Monica Lewinsky was twenty-one when her affair with Bill Clinton began. By chronological age she's no Lolita, and what's more supporters of the president maintain that she is a manipulating seductress who plied her wiles successfully on Mr. Clinton--who should not be considered the ogre. Those who want the president impeached and removed from office maintain that he took advantage of someone half his age, a bimbo in thrall to his position as his country's premier alpha male.

The Lolita of novelist Vladimir Nabokov's creation, like Monica, is a seductress who had at least one lover before she threw herself on the considerably older man. Like our president, the professor did not need much encouragement to respond affirmatively. The difference is that the title character of Vladimir Nabokov's novel is jail bait, a twelve-year-old who is a half dozen years below the legal age for responsible consent.

Pederastry, even with willing partners, is illegal everywhere, considered a particularly heinous offense if the underage subject is horrified by his or her victimization. Pedophilia makes an intriguing topic for films. Studios have shown a general unwillingness to tackle the subject for fear of pickets, but now that "Lolita" has been shown on Cable TV without serious incident, we may get to see more studies of the phenomenon. Already writer-director Todd Solondz is soon to deliver "Happiness," about a WASPish dad who gains release from his demons by raping his son's schoolmates. Compared to child rape, Humbert Humbert's actions, borne out of genuine caring and passion for his young bedmate, is, well, kid stuff. Perhaps that's why some critics have already judged Adrian Lyne's take on the subject to be dull--even though this version sticks more closely to Nabokov's novel than Stanley Kubrick's 1962 adaptation which has James Mason in the role now inhabited by Jeremy Irons, Shelley Winters in the Melanie Griffith guise, with Frank Langella now substituting for Peter Sellers and Dominique Swain in for Sue Lyon. But dull it is not. This "Lolita" is a thoroughly entertaining piece eliciting much of the novel's comic look at Middle-American types and capturing a good deal of its lyric dialogue. If this version has weaknesses, they are in Lyne's apparent mistrust of audience sophistication. Lynn plays up the obvious and substitutes vulgar poses for more innocently suggestive fare. Chief among these flaws is Lolita's ribald mastication of a banana where sucking a lollipop would have been more appropriate and in the sexually suggestive preparation of an ice-cream soda (extra chocolate syrup) by a profoundly Middle-American type in a 1950's-style luncheonette.
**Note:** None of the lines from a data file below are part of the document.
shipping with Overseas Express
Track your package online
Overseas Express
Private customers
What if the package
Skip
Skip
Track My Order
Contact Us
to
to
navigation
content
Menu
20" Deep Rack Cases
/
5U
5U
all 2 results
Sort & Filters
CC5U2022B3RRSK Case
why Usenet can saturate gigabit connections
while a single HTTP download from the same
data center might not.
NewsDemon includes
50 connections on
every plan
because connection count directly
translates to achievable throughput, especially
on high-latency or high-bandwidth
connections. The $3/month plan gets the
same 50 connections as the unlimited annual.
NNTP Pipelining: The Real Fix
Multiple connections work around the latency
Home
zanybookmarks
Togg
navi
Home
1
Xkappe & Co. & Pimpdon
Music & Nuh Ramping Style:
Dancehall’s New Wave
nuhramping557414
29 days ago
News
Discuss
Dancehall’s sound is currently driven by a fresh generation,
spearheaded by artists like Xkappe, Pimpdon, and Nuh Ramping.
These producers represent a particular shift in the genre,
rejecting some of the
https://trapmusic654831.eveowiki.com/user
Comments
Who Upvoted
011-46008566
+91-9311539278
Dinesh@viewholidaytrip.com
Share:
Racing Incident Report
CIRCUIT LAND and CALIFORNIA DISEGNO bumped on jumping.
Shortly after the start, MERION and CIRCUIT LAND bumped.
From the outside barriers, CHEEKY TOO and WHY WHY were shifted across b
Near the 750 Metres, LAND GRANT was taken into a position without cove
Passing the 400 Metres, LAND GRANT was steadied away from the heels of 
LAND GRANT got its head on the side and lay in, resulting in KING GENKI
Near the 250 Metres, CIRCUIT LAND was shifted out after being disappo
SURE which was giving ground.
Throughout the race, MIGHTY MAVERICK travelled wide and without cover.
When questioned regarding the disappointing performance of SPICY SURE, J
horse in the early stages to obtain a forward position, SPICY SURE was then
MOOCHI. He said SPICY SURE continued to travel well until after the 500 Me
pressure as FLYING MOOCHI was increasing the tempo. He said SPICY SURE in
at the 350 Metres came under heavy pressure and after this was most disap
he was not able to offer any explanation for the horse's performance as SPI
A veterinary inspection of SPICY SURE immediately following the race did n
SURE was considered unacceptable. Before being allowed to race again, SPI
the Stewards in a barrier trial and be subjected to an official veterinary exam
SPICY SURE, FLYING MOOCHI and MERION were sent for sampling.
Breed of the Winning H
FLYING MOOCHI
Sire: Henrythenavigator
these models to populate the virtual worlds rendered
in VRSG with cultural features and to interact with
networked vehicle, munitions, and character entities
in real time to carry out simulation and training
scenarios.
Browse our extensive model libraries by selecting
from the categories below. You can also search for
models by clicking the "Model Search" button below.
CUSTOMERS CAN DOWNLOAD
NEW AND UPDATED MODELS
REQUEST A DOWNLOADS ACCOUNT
The story, which takes place in the early 1950s, centers on the relationship of a shy but cosmopolitan man and a 12-year- old nymphet with whom he develops an overwhelming passion. When French literature professor Humbert Humbert (Jeremy Irons) arrives in a New England town for a teaching job, he runs into a sex-starved widow, Charlotte Haze (Melanie Griffith) whom he marries only to be close to her young daughter Lolita (Dominique Swain). When Charlotte comes upon her new husband's diary, one which poison pens her coupled with amorous scribblings about her daughter, she is determined to leave him but conveniently gets killed in an auto accident. Humbert takes Lolita out of the summer camp to which her mother sent her, only gradually informing the girl that her mother is dead. Meanwhile, the two lovers are off on an auto tour of the American hinterlands filled with the funny and sorrowful adventures of the immature but ecstatic Humbert and his precociously manipulating charge.
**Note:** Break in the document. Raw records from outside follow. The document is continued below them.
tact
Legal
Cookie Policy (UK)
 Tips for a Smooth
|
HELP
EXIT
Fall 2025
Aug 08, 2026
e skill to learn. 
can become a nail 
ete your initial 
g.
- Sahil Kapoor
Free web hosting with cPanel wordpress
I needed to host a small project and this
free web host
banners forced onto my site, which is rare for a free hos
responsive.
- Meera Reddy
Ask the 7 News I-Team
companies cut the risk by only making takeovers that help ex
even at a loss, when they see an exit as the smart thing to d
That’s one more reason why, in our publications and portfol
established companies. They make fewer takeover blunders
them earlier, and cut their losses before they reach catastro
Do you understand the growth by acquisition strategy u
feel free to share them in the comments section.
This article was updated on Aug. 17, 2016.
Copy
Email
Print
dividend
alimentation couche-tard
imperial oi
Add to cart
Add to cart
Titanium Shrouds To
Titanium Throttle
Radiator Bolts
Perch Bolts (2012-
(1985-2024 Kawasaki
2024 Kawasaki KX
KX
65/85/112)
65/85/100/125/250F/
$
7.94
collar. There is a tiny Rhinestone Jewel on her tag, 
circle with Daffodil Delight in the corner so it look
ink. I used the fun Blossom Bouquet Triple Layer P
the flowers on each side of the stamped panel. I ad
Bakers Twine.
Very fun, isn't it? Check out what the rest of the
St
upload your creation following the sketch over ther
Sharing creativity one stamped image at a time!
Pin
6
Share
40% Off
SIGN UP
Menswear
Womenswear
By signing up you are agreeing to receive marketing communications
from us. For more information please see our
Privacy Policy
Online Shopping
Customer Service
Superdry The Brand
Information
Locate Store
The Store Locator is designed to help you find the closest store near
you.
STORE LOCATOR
Lyne keeps Humbert in pajamas a good deal of the time, suggesting the sexual embraces rather than graphically depicting them. In one of the movie's funniest scenes, the maneuvering Lolita cons a raise in her allowance by seductively moving her hand across Humbert's clothed thigh: having succeeded in doubling her ration, she parlays her little victory into what is essentially trading sex for money, sealing her lover's doom by leaving him for a sinister playwright, Clare Quilty (Frank Langella), whose pedophilia extends far beyond Humbert's.
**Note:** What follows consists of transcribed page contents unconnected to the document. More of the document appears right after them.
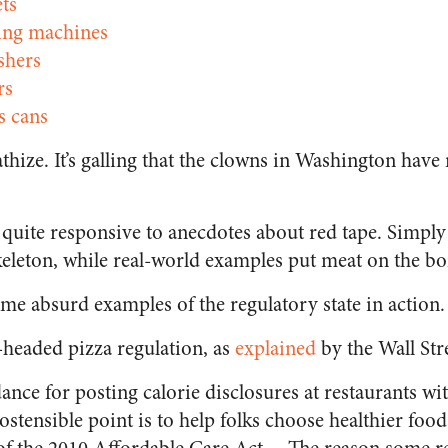
ets
ing machines
hers
rs
s cans
thize. It’s galling that the clowns in Washington hav
 quite responsive to anecdotes about red tape. Simply 
keleton, while real-world examples put meat on the bo
some absurd examples of the regulatory state in action.
e-headed pizza regulation, as
explained
by the
Wall Str
nce for posting calorie disclosures at restaurants w
 ostensible point is to help folks choose healthier fo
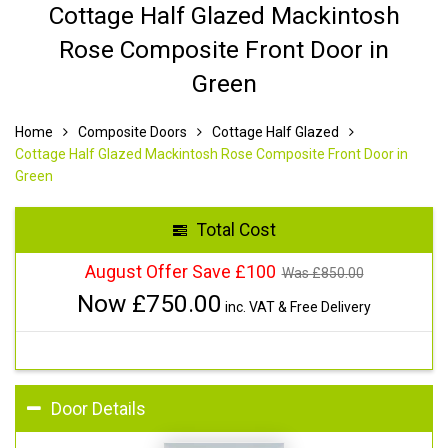
Cottage Half Glazed Mackintosh
Rose Composite Front Door in
Green
Home
Composite Doors
Cottage Half Glazed
Cottage Half Glazed Mackintosh Rose Composite Front Door in
Green
Total Cost
August Offer Save £100
Was £
850.00
Now £
750.00
inc. VAT & Free Delivery
Door Details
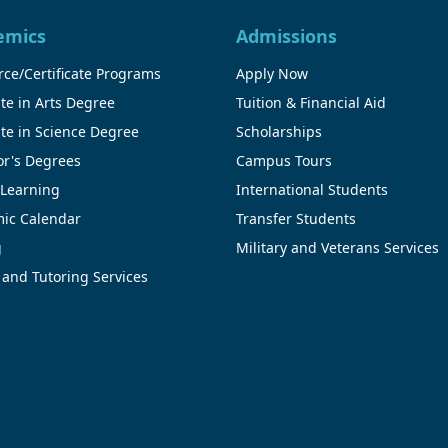
emics
Admissions
ce/Certificate Programs
Apply Now
te in Arts Degree
Tuition & Financial Aid
te in Science Degree
Scholarships
or's Degrees
Campus Tours
 Learning
International Students
ic Calendar
Transfer Students
g
Military and Veterans Services
 and Tutoring Services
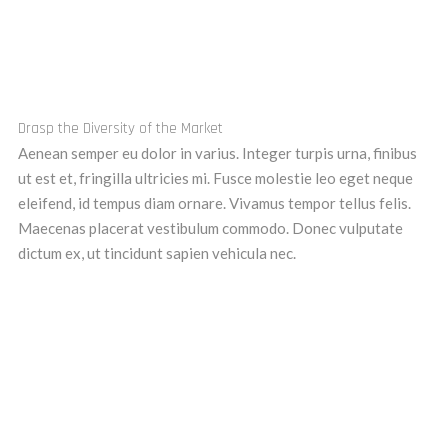
Drasp the Diversity of the Market
Aenean semper eu dolor in varius. Integer turpis urna, finibus
ut est et, fringilla ultricies mi. Fusce molestie leo eget neque
eleifend, id tempus diam ornare. Vivamus tempor tellus felis.
Maecenas placerat vestibulum commodo. Donec vulputate
dictum ex, ut tincidunt sapien vehicula nec.
Get a free consultation call from us !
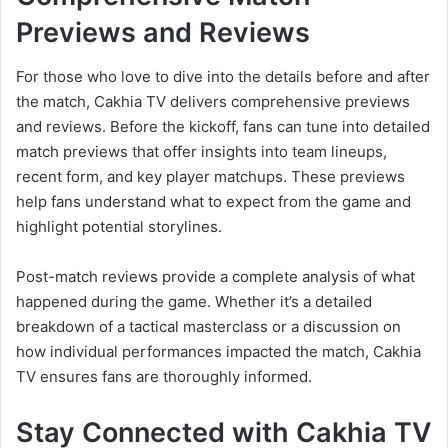
Previews and Reviews
For those who love to dive into the details before and after
the match, Cakhia TV delivers comprehensive previews
and reviews. Before the kickoff, fans can tune into detailed
match previews that offer insights into team lineups,
recent form, and key player matchups. These previews
help fans understand what to expect from the game and
highlight potential storylines.
Post-match reviews provide a complete analysis of what
happened during the game. Whether it’s a detailed
breakdown of a tactical masterclass or a discussion on
how individual performances impacted the match, Cakhia
TV ensures fans are thoroughly informed.
Stay Connected with Cakhia TV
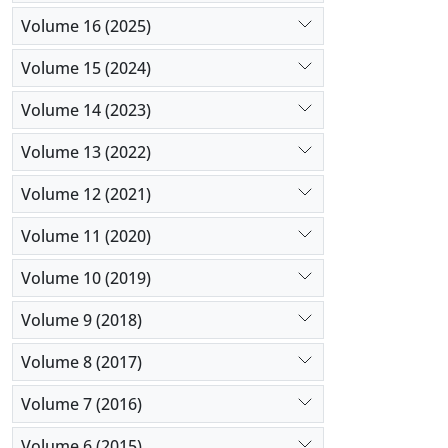
Volume 16 (2025)
Volume 15 (2024)
Volume 14 (2023)
Volume 13 (2022)
Volume 12 (2021)
Volume 11 (2020)
Volume 10 (2019)
Volume 9 (2018)
Volume 8 (2017)
Volume 7 (2016)
Volume 6 (2015)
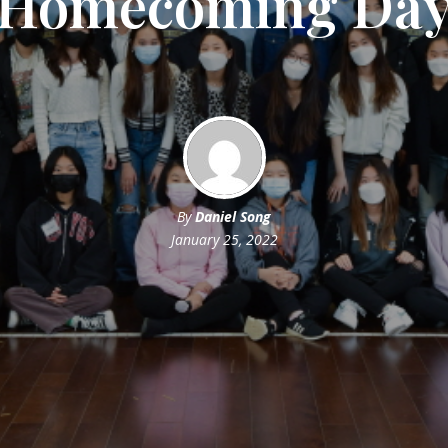
Homecoming Da
By
Daniel Song
January 25, 2022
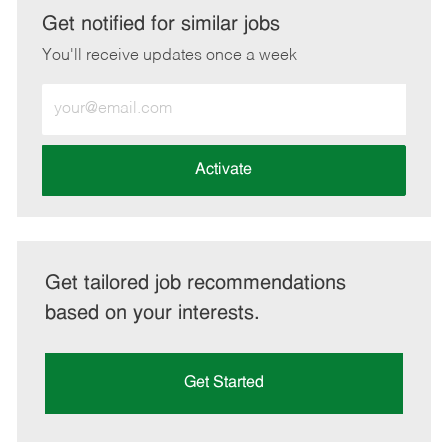
LinkedIn
Facebook
twitter
email
Get notified for similar jobs
You'll receive updates once a week
Enter
Email
address
(Required)
Activate
Get tailored job recommendations
based on your interests.
Get Started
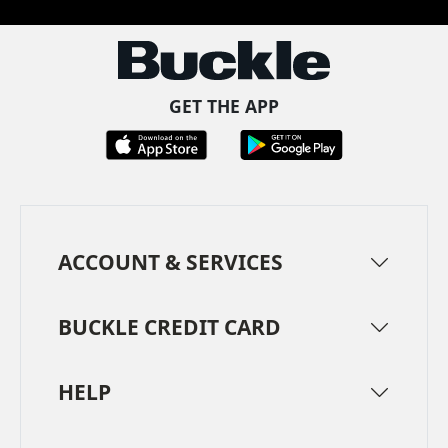
GET THE APP
ACCOUNT & SERVICES
BUCKLE CREDIT CARD
HELP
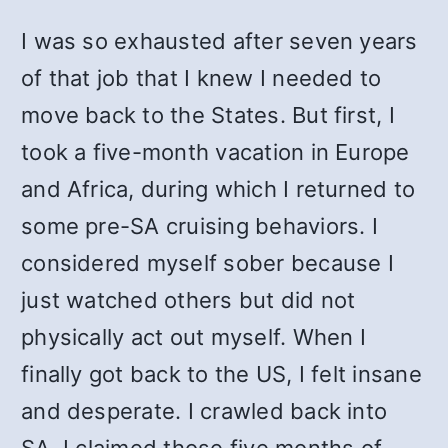
I was so exhausted after seven years
of that job that I knew I needed to
move back to the States. But first, I
took a five-month vacation in Europe
and Africa, during which I returned to
some pre-SA cruising behaviors. I
considered myself sober because I
just watched others but did not
physically act out myself. When I
finally got back to the US, I felt insane
and desperate. I crawled back into
SA. I claimed those five months of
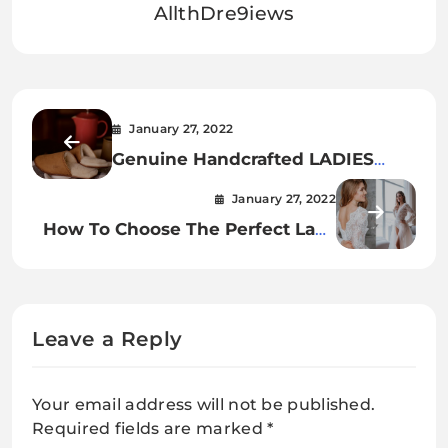
AllthDre9iews
January 27, 2022
Genuine Handcrafted LADIES
Sheepskin Slippers
January 27, 2022
How To Choose The Perfect Lace
Backless Bridal Bodysuit.
Leave a Reply
Your email address will not be published.
Required fields are marked
*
No person can fill the role of the hapless Humbert Humbert better than Jeremy Irons. The fifty-year-old British actor tends to be typecast as the shy, befuddled, brooding academic, in one instance winning Best Actor plaudits from the New York theater critics for his dual role in "Dead Ringers." His Humbert notably embodies the rise and fall of a man who has been traumatized by the death of his adolescent sweetheart, given new life by his passion for a nubile adolescent, and wholly corrupted by an obsession which was doomed from the start. Dominique Swain portrays her character's duality as both a refreshingly immature kid who can easily make friends with her peers in camp and a apt manipulator of an adult whose academic background gives him knowledge but not wisdom. The Nabokov story, which has been appropriately respected by scripter Stephen Schiff, is being released as a film at an opportune time when our country's leader is up to his neck in misery brought about by a similar obsession. If only these hapless Humberts looked for real wisdom to the ancient Greeks whose playrights and storytellers knew only too well the agony that can result from immoderate emotions.